BANK of England Governor Mervyn King and his Chinese counterpart Zhou Xiaochuan have agreed to a three-year currency swap line to promote financial stability and trade between China and Britain.
The maximum value of the arrangement is 200 billion yuan (US$33 billion), according to a statement by the UK central bank. The People's Bank of China put the sterling value at 20 billion pounds (US$31 billion) in a statement posted on its website yesterday.
"The establishment of a sterling-renminbi swap line will support UK domestic financial stability," King said in the news release. "In the unlikely event that a generalized shortage of offshore renminbi liquidity emerges, the bank will have the capability to facilitate renminbi liquidity to eligible institutions in the UK."
The agreement puts the BOE first in a race among European central banks to establish swap facilities with China, allowing London to expand ties with the world's second-biggest economy. London is the hub of the world's US$4-trillion-a-day market for foreign-exchange trading.

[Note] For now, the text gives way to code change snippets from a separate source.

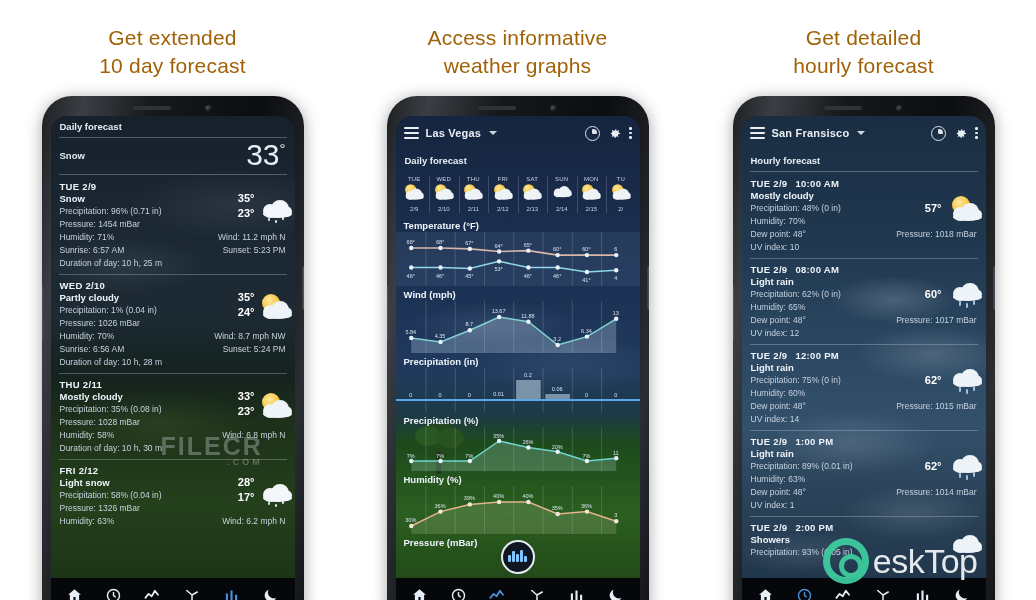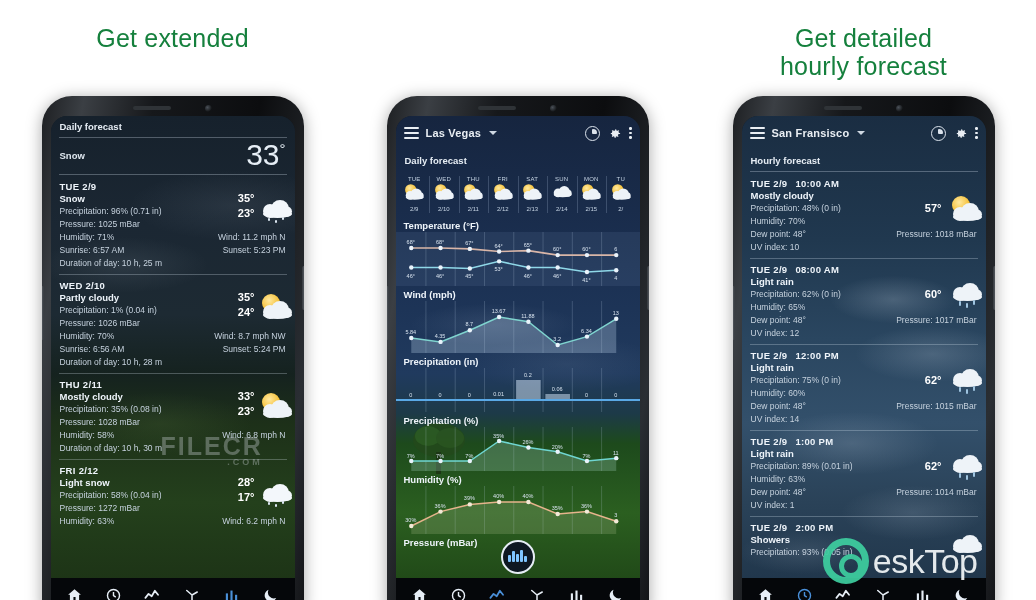--- a/index.html
+++ b/index.html
@@ -22,8 +22,8 @@
   .headline {
     position:absolute; top:24px; left:0; width:100%;
     text-align:center;
-    font-size:25px; line-height:28px;
-    font-weight:400; color:#15803d;
+    font-size:21px; line-height:28px;
+    font-weight:400; color:#a16207;
     letter-spacing:.2px;
   }
   .headline .l2 { display:block; }

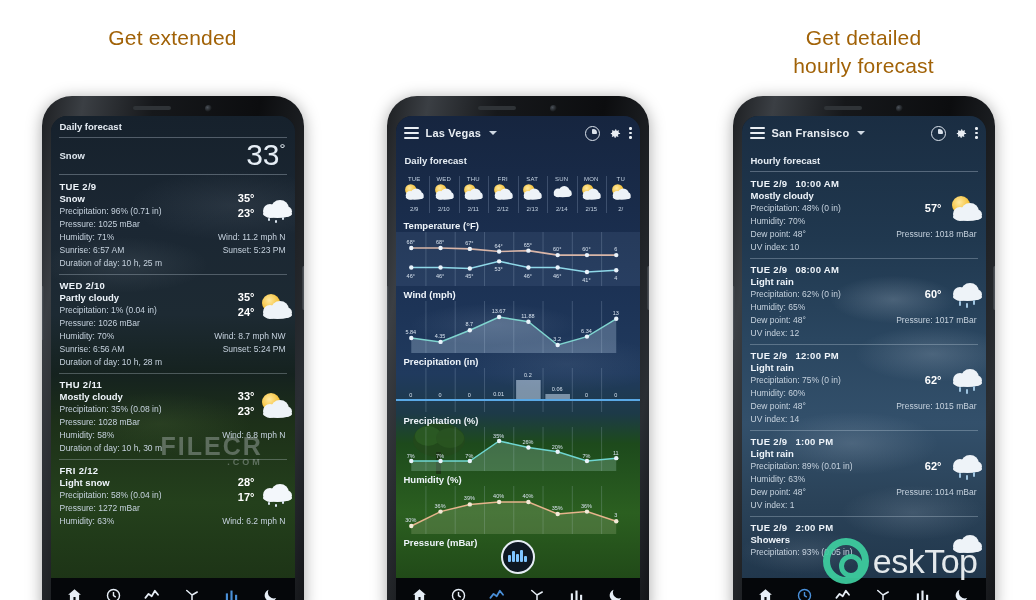--- a/index.html
+++ b/index.html
@@ -464,6 +464,10 @@
   </div>
 
   <div class="panel p2">
+    <div class="headline">
+      <span>Access informative</span>
+      <span class="l2">weather graphs</span>
+    </div>
 
     <div class="phone">
       <div class="notchbar">

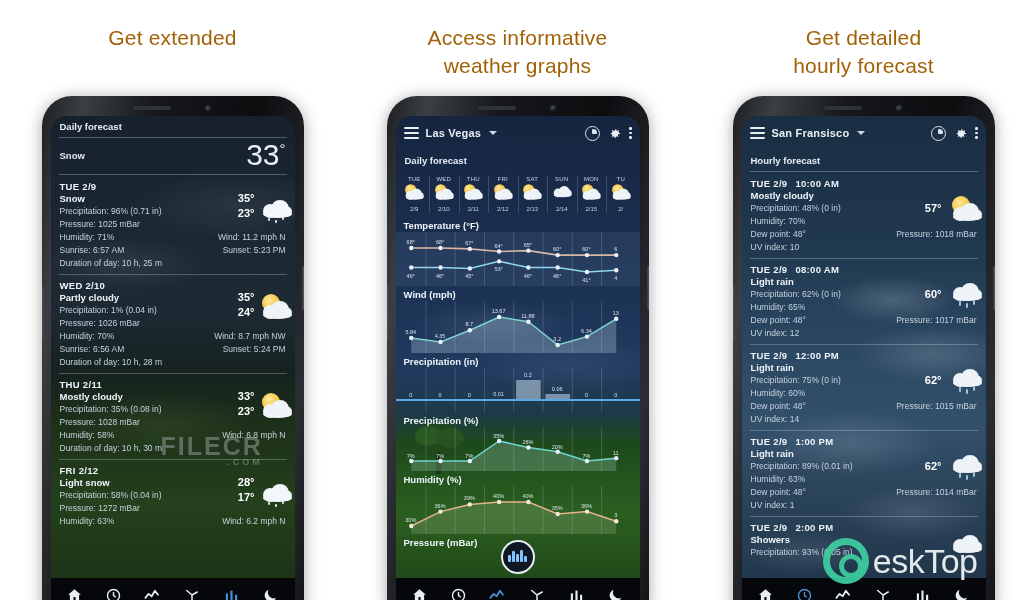--- a/index.html
+++ b/index.html
@@ -252,6 +252,7 @@
   <div class="panel p1">
     <div class="headline">
       <span>Get extended</span>
+      <span class="l2">10 day forecast</span>
     </div>
 
     <div class="phone">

China has allowed businesses to settle foreign trade in yuan and signed swap deals to promote the use of the currency in global trade and investment. It has also eased rules for foreign companies to invest in the country using yuan raised offshore, as well as starting direct trading with currencies to boost the yuan as a global currency.
The yuan has risen 1.6 percent this year against the US dollar, making it Asia's best performer among 11 regional currencies tracked by Bloomberg News. The yuan hit a 19-year high of 6.1210 on May 27 and fell 0.1 percent to 6.1342 on Friday, according to China Foreign Exchange Trade System.